# Christmas Mishaps



## dooper (Nov 9, 2015)

This Christmas, I set up two trains. A passenger train to run around the tree, with my River Forest station (it is O scale). And in the front parlor a train with a rocket launcher car and several gondolas with extra rockets, green and brown army men, and my homemade set of blocks made from 2X4's (3 1/2 by 3 1/2 and 3 1/2 by 7).

I am attaching two pictures. The first was taken the day after showing how the army took over the station.

During the evening, my two grandsons (1st and 2nd grades) came up to me and said "Papa, the rocket launcher won't work". After taking a look at it, I told them that we had to fix it. So we went into the basement with all my parts and fixed it. 

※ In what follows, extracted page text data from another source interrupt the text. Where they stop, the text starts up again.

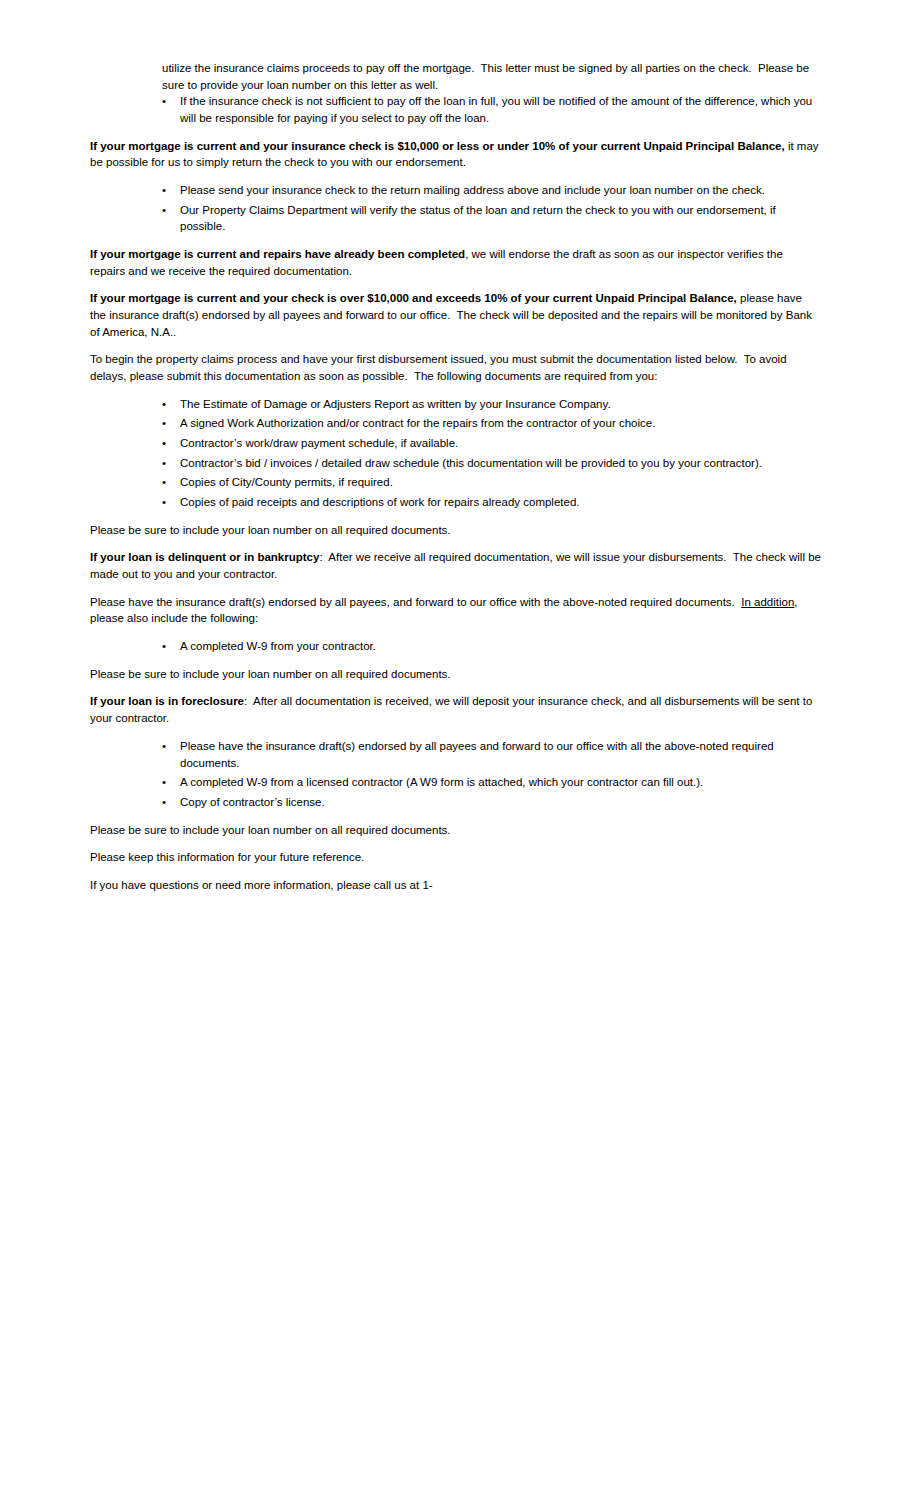utilize the insurance claims proceeds to pay off the mortgage. This letter must be signed by all parties on the check. Please be sure to provide your loan number on this letter as well.
If the insurance check is not sufficient to pay off the loan in full, you will be notified of the amount of the difference, which you will be responsible for paying if you select to pay off the loan.
If your mortgage is current and your insurance check is $10,000 or less or under 10% of your current Unpaid Principal Balance, it may be possible for us to simply return the check to you with our endorsement.
Please send your insurance check to the return mailing address above and include your loan number on the check.
Our Property Claims Department will verify the status of the loan and return the check to you with our endorsement, if possible.
If your mortgage is current and repairs have already been completed, we will endorse the draft as soon as our inspector verifies the repairs and we receive the required documentation.
If your mortgage is current and your check is over $10,000 and exceeds 10% of your current Unpaid Principal Balance, please have the insurance draft(s) endorsed by all payees and forward to our office. The check will be deposited and the repairs will be monitored by Bank of America, N.A..
To begin the property claims process and have your first disbursement issued, you must submit the documentation listed below. To avoid delays, please submit this documentation as soon as possible. The following documents are required from you:
The Estimate of Damage or Adjusters Report as written by your Insurance Company.
A signed Work Authorization and/or contract for the repairs from the contractor of your choice.
Contractor’s work/draw payment schedule, if available.
Contractor’s bid / invoices / detailed draw schedule (this documentation will be provided to you by your contractor).
Copies of City/County permits, if required.
Copies of paid receipts and descriptions of work for repairs already completed.
Please be sure to include your loan number on all required documents.
If your loan is delinquent or in bankruptcy: After we receive all required documentation, we will issue your disbursements. The check will be made out to you and your contractor.
Please have the insurance draft(s) endorsed by all payees, and forward to our office with the above-noted required documents. In addition, please also include the following:
A completed W-9 from your contractor.
Please be sure to include your loan number on all required documents.
If your loan is in foreclosure: After all documentation is received, we will deposit your insurance check, and all disbursements will be sent to your contractor.
Please have the insurance draft(s) endorsed by all payees and forward to our office with all the above-noted required documents.
A completed W-9 from a licensed contractor (A W9 form is attached, which your contractor can fill out.).
Copy of contractor’s license.
Please be sure to include your loan number on all required documents.
Please keep this information for your future reference.
If you have questions or need more information, please call us at 1-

The second picture is what I found. I guess I should have paid more attention to their use of the transformer. I have never seen wheels melt like that. Sorry about the focus.


----------



## BrokeCurmudgeon (Feb 8, 2016)

dooper said:


> This Christmas, I set up two trains. A passenger train to run around the tree, with my River Forest station (it is O scale). And in the front parlor a train with a rocket launcher car and several gondolas with extra rockets, green and brown army men, and my homemade set of blocks made from 2X4's (3 1/2 by 3 1/2 and 3 1/2 by 7).
> 
> I am attaching two pictures. The first was taken the day after showing how the army took over the station.
> 
> ...


I have had that happen also. Too much resistance in the track joiners and when a short was left across both rails... Not enough current flowing to trip the circuit breaker. Amazing!


----------



## AmFlyer (Mar 16, 2012)

At least it is repairable with no permanent effects.


----------



## Big Ed (Jun 16, 2009)

dooper said:


> This Christmas, I set up two trains. A passenger train to run around the tree, with my River Forest station (it is O scale). And in the front parlor a train with a rocket launcher car and several gondolas with extra rockets, green and brown army men, and my homemade set of blocks made from 2X4's (3 1/2 by 3 1/2 and 3 1/2 by 7).
> 
> I am attaching two pictures. The first was taken the day after showing how the army took over the station.


I thought the second picture would show a blown up station after they fired the rockets at it. :laugh:


----------